The project calls for a total of 1,400 rental units and 200,000 square feet of office and commercial space, though Downie again said the company plans to build one building at a time, starting with the northernmost residential tower at Rockville Pike and Marinelli Road.

The entire build-out of the property could take 10 or 15 years, depending on the market and phasing triggers in the White Flint Sector Plan that will limit development until transportation standards are met.

  • Merujo

    High end, high end… soon I won’t be able to live/shop in the area where I live. Makes me sad, but I guess I’m not the affluent target for this part of MoCo.

    • Alex in SF

      Actually Merujo, increasing supply at any level of quality will lower the costs of your housing.
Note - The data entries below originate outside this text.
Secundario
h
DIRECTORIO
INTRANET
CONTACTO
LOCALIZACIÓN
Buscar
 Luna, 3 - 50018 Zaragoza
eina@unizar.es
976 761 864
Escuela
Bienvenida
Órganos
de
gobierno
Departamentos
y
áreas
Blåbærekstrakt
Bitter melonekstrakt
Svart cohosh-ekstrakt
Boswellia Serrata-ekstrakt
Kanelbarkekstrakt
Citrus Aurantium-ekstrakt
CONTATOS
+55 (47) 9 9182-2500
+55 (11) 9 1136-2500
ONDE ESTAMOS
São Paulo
If we limit the amount of housing built, that will make your housing unaffordable. People are going to have children and move to the county for work regardless of the amount of housing built, so demand is almost completely unchanged by the supply. Therefore, the more housing/supply the better and the lower the price will be.

      BTW, the low cost condos/apartments of today were high end 10-30 years ago and they get relatively less expensive with time. So, we need to keep adding supply now, so it can get older and be cheaper in 10 years+.

      • Todd Moniot

        And, it’s not replacing affordable housing, it’s replacing a McDonald’s, an ageing strip mall, and a sea of parking. Creating housing where there is none increases the supply and makes the area more affordable. Placing it on top of the Metro in a walkable setting may also give you the option of moving into a ‘luxury’ apartment and paying for it by not having a car. Good choice to have.

  • anon

    In addition to Alex’s point about increasing supply filtering down and lowering prices over time, do you really expect any new build to NOT refer to itself as “luxury” Merujo? Every single one I’ve ever seen (hundreds) has always called itself that. What’s the other option – them calling themselves “run-of-the-mill”?